Anna Jencek: la musica e la poesia di Shakespeare

Ormai non è nuova a queste avventure davvero distanti dal comune vivere di ogni giorno, sfacciatamente rivolto al futuro della tecnologia. Anna Jencek l’aveva fatto con le poesia di Saffo dentro un disco come “Saffosonie” e in passato tante altre volte ha indagato il ruolo della poesia, della parola e del suono a corredo. Torna su questo sentiero oggi con il disco “Jencek canta Shakespeare” uscito per la Moletto Music in occasione dell’80° compleanno di Herbert Pagani e del Centenario di Arturo Schwarz (sua la firma di una disamina allegata al progetto). Atra nota d’ufficio: i sonetti del drammaturgo e poeta inglese sono presi dalle traduzioni di Giuseppe Ungaretti e Sara Virgillito. Per il resto ci ritroviamo dentro i suoni che Dario Toffolon torna a dirigere e sagomare attorno ad orchestrazioni in un continuo dialogo tra mondo reale e digitale… quella sensazione favolistica, onirica, ascetica che fa da contorno alla poesia e non ci sono rimandi alla forma materica del presente. Anche i suoni digitali vengono usati con modi dalle facciate antiche. Siamo dentro un viaggio lontano dal concreto e la Jencek ci regala una visione allo stesso tempo antica, magica, costellata di futuro. È un disco difficile sicuramente: abbandoniamoci a questo tipo di alterità davvero classica. Nella lunga tracklist trovano anche spazio due scritture inedite in stile…

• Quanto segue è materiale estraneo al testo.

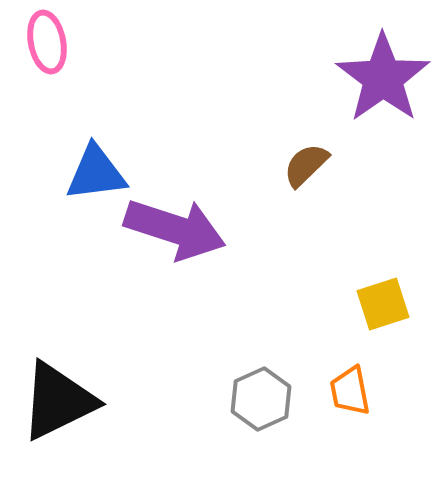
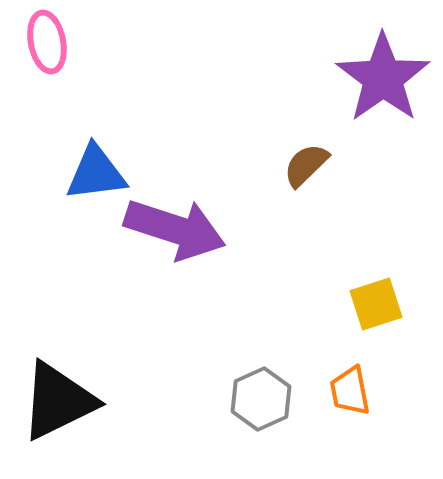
yellow square: moved 7 px left
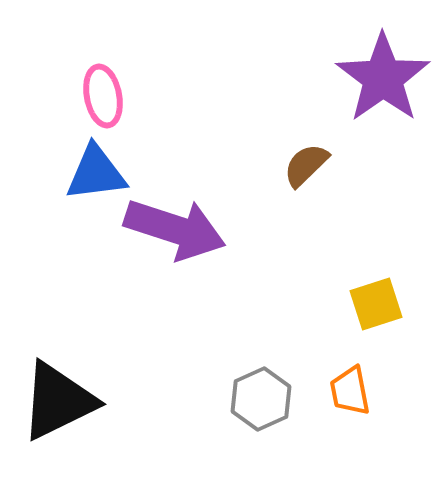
pink ellipse: moved 56 px right, 54 px down
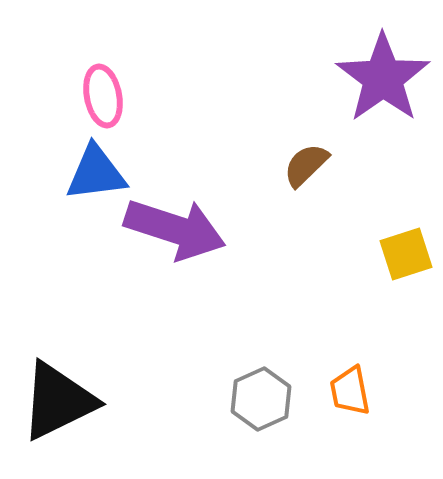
yellow square: moved 30 px right, 50 px up
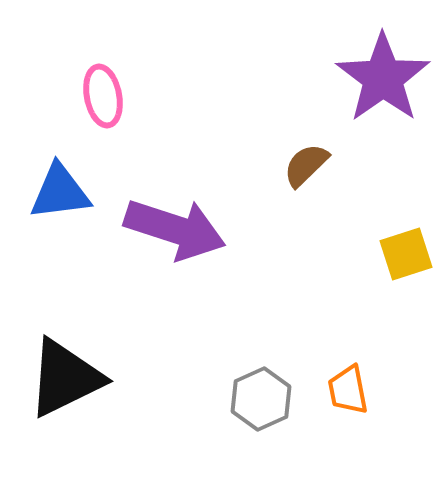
blue triangle: moved 36 px left, 19 px down
orange trapezoid: moved 2 px left, 1 px up
black triangle: moved 7 px right, 23 px up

Poesia, vita, parole e quella dimensione quotidiana. Sembrano mondi assai distanti eppure convivono dentro uno stesso disco, dentro una stessa persona… o sbaglio?
In me la poesia diventa subito musica, è come se avessi incorporato un traduttore simultaneo che volge in note le parole. D’altronde la poesia ha già dentro di sè musica, se la vuoi e la sai ascoltare, con l’umiltà di non imporre la tua personalità artistica che può risultare estranea, ma, al contrario, la metti al servizio del respiro altrui. Poesia e musica sono vita, spirito del divino, scientificamente: armonia del cosmo. Mi diceva il grande Guirino principe, amico e, bontà sua, mio estimatore, che noi compositori non inventiamo, ma traduciamo in linguaggio a noi contemporaneo il suono primordiale della creazione ed espansione dell’universo.

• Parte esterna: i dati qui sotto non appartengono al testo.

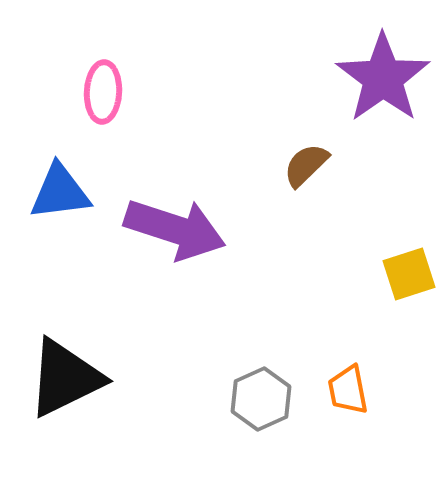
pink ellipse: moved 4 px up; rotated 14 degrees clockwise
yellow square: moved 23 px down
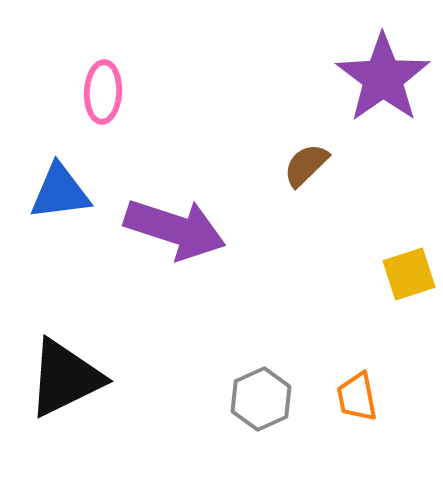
orange trapezoid: moved 9 px right, 7 px down
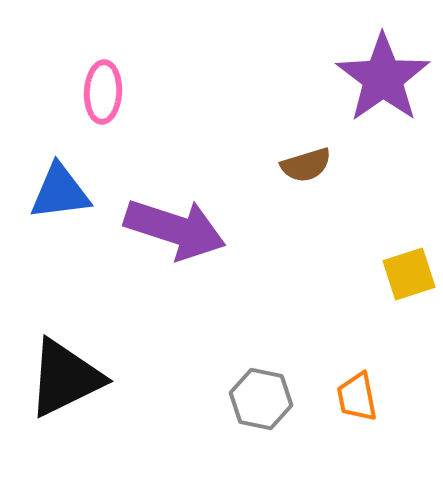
brown semicircle: rotated 153 degrees counterclockwise
gray hexagon: rotated 24 degrees counterclockwise
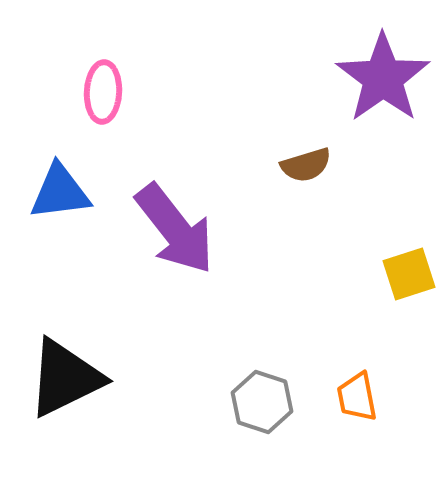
purple arrow: rotated 34 degrees clockwise
gray hexagon: moved 1 px right, 3 px down; rotated 6 degrees clockwise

E se banalmente ti chiedessi cos’è il vero segreto che porta la convivenza del suono, della poesia, della melodia?
Libertà è l’unica chiave di lettura per questo connubio.

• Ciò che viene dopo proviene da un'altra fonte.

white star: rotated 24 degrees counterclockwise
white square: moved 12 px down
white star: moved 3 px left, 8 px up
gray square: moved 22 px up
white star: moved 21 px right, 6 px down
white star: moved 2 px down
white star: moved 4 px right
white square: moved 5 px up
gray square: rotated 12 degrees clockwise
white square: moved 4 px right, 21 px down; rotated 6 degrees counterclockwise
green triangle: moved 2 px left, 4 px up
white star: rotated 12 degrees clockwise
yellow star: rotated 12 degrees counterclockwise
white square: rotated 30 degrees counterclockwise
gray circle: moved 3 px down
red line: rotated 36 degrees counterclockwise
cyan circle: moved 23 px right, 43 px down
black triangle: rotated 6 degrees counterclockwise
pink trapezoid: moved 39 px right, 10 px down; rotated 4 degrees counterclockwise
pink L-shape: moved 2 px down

Riferimenti ai giochi di luce: sono la chiave anche per una narrazione da vedere e non solo da sentire. Ce ne dai una fotografia? Come la usi la luce?
Giovane biondo: luce – dama bruna: ombra. Tecnicamente potrei dire con una certa superficialità che in genere uso il tono maggiore per i rimandi alla luce e quello minore per i percorsi nell’ombra, ma ampliando i sensi con una capatina nei meandri della psiche, potrei dire che il godimento artistico non oppone contrasti: nella luce è in divenire il riposo dell’ombra, nell’ombra c’è la promessa della luce (armonia esistenziale: la vita, la morte, la ricongiunzione all’energia universale).

La natura ma anche la storia. E poi la memoria come collante e come ponte. Ogni opera in fondo ricerca il passato o lo emancipa in forma d’arte. Cosa ne pensi?
Neoplatonismo con suggestione filosofica. Tutta la storia dell’arte ha un retropensiero filosofico, io non ne sono immune. Ma in modo semplice, naturale, così come è filosoficamente melodioso il soffio del vento fra le canne (e il soffio del musicista fra le canne dell’organo). Quindi, per me, la natura stessa è filosofia cosmica, e io ci sono dentro, come tutti, il privilegio è accorgersene… “deus sive natura” (Baruch Spinoza).